Records supplied |
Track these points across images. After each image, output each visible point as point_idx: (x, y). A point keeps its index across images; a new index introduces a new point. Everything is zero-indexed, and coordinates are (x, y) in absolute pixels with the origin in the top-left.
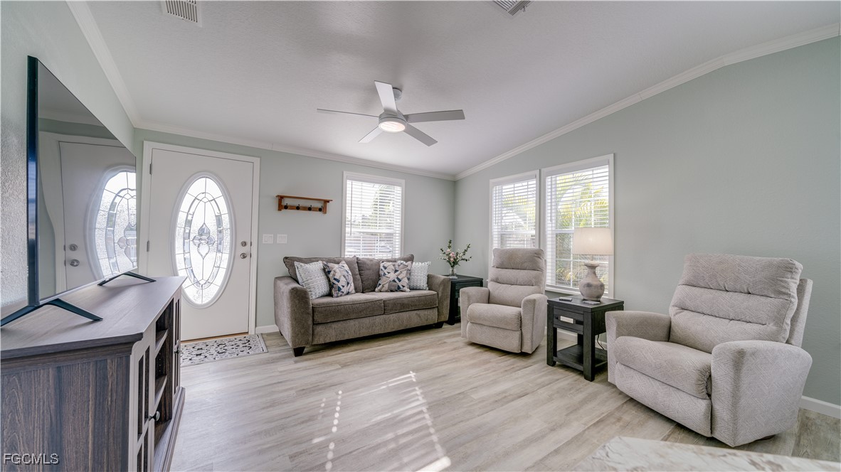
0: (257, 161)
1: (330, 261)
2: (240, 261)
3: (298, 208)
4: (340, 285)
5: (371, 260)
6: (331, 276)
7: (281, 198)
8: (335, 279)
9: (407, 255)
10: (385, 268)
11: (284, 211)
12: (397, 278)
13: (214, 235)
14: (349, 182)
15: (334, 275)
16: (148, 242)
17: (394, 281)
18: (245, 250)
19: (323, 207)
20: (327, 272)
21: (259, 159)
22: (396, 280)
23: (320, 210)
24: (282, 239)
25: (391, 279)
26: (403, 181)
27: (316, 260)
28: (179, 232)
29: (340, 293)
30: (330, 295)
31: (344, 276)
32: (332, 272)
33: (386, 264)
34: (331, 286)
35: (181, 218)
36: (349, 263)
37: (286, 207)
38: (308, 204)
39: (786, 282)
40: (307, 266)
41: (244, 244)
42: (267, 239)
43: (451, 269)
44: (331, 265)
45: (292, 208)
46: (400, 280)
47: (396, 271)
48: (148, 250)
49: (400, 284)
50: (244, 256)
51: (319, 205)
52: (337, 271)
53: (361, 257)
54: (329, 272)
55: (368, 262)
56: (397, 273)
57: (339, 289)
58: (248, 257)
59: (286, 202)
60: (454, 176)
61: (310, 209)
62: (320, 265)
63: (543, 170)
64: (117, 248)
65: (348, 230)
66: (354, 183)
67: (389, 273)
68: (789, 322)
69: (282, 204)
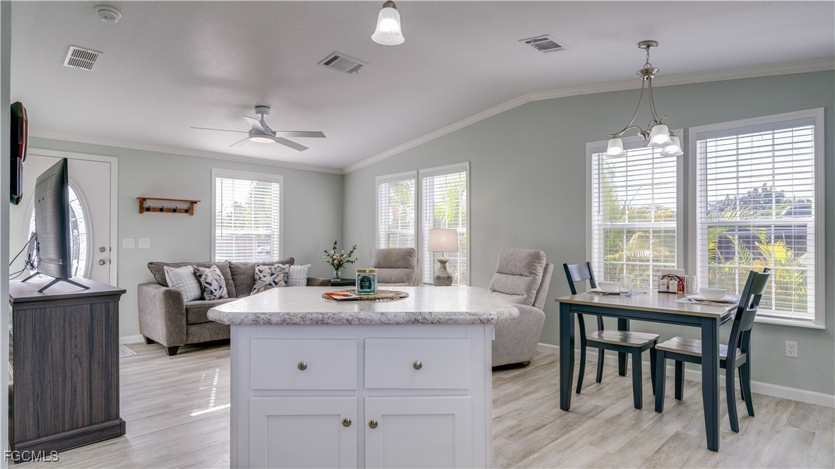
0: (114, 161)
1: (199, 265)
2: (97, 267)
3: (161, 210)
4: (212, 288)
5: (245, 264)
6: (202, 279)
7: (142, 200)
8: (206, 283)
9: (287, 258)
10: (261, 272)
11: (146, 213)
12: (274, 281)
14: (218, 180)
15: (206, 279)
17: (270, 284)
18: (103, 256)
19: (189, 208)
20: (198, 276)
21: (117, 158)
22: (272, 283)
23: (186, 211)
24: (144, 243)
26: (281, 178)
27: (185, 264)
29: (213, 297)
30: (202, 298)
31: (216, 280)
32: (204, 276)
33: (262, 268)
34: (203, 290)
36: (221, 267)
37: (148, 209)
38: (173, 205)
39: (535, 266)
40: (178, 270)
41: (103, 250)
42: (128, 243)
43: (335, 272)
44: (201, 269)
45: (155, 210)
46: (276, 284)
47: (272, 274)
50: (103, 262)
51: (185, 206)
52: (209, 274)
53: (233, 262)
54: (200, 276)
55: (242, 267)
56: (274, 276)
57: (212, 293)
58: (107, 264)
59: (147, 204)
60: (341, 169)
61: (175, 211)
62: (190, 269)
63: (421, 171)
65: (218, 232)
66: (225, 180)
67: (264, 276)
68: (535, 292)
69: (143, 206)
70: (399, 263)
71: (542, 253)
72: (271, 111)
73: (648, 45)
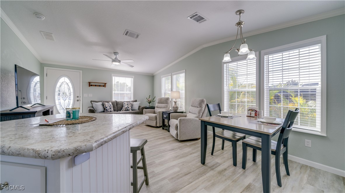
0: (81, 71)
1: (104, 102)
2: (76, 102)
3: (96, 86)
4: (107, 109)
5: (121, 102)
6: (104, 106)
7: (90, 83)
9: (135, 100)
10: (125, 104)
11: (91, 87)
13: (68, 94)
14: (114, 78)
15: (105, 106)
16: (47, 97)
17: (127, 108)
18: (78, 99)
19: (104, 85)
20: (103, 105)
21: (82, 71)
23: (104, 86)
24: (91, 95)
25: (126, 107)
26: (134, 77)
27: (100, 101)
28: (57, 94)
29: (107, 111)
31: (109, 106)
32: (105, 105)
33: (125, 103)
34: (104, 109)
35: (57, 90)
36: (113, 103)
37: (92, 85)
38: (99, 84)
39: (202, 104)
40: (97, 103)
41: (78, 97)
42: (85, 95)
43: (149, 104)
44: (104, 103)
45: (94, 86)
46: (128, 108)
47: (128, 105)
48: (47, 99)
49: (128, 109)
50: (78, 101)
51: (103, 85)
52: (107, 105)
53: (117, 101)
54: (104, 105)
55: (120, 102)
57: (107, 110)
58: (79, 101)
60: (153, 74)
61: (100, 86)
62: (101, 103)
63: (172, 73)
64: (37, 98)
65: (113, 92)
66: (116, 77)
68: (201, 114)
69: (90, 85)
70: (164, 102)
71: (205, 100)
72: (119, 55)
73: (240, 12)
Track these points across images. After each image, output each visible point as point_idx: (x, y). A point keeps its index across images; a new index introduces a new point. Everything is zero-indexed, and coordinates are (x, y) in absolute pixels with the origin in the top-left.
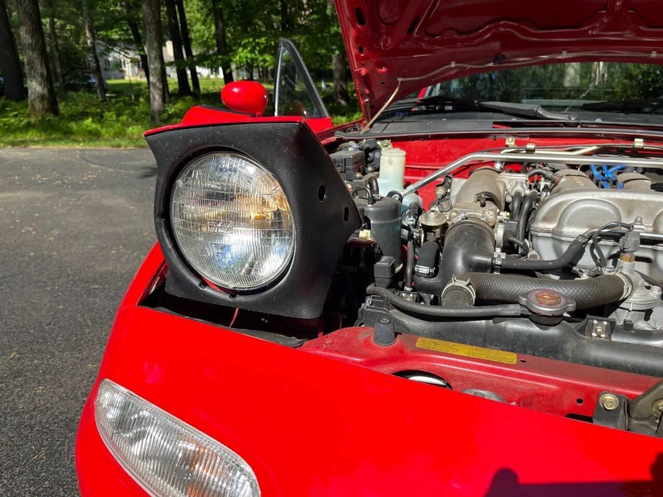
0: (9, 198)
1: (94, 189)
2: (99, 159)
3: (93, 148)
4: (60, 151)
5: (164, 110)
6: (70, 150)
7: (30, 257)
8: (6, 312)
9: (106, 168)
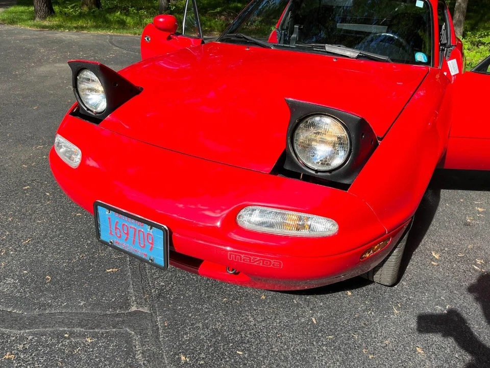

Work required | From the top of the listing above, repeat each line exactly until you reach the line containing "8: (335, 279)", and repeat that one too. Leave the pictures out.

The answer |
Track these points across images. After each image, output each visible point as point_idx: (x, y). A point keeps its index across images; a new index introduces a new point. Everything is zero-indexed, and coordinates are (x, y) in absolute pixels with the origin in the top-left.
0: (257, 161)
1: (330, 261)
2: (240, 261)
3: (298, 208)
4: (340, 285)
5: (371, 260)
6: (331, 276)
7: (281, 198)
8: (335, 279)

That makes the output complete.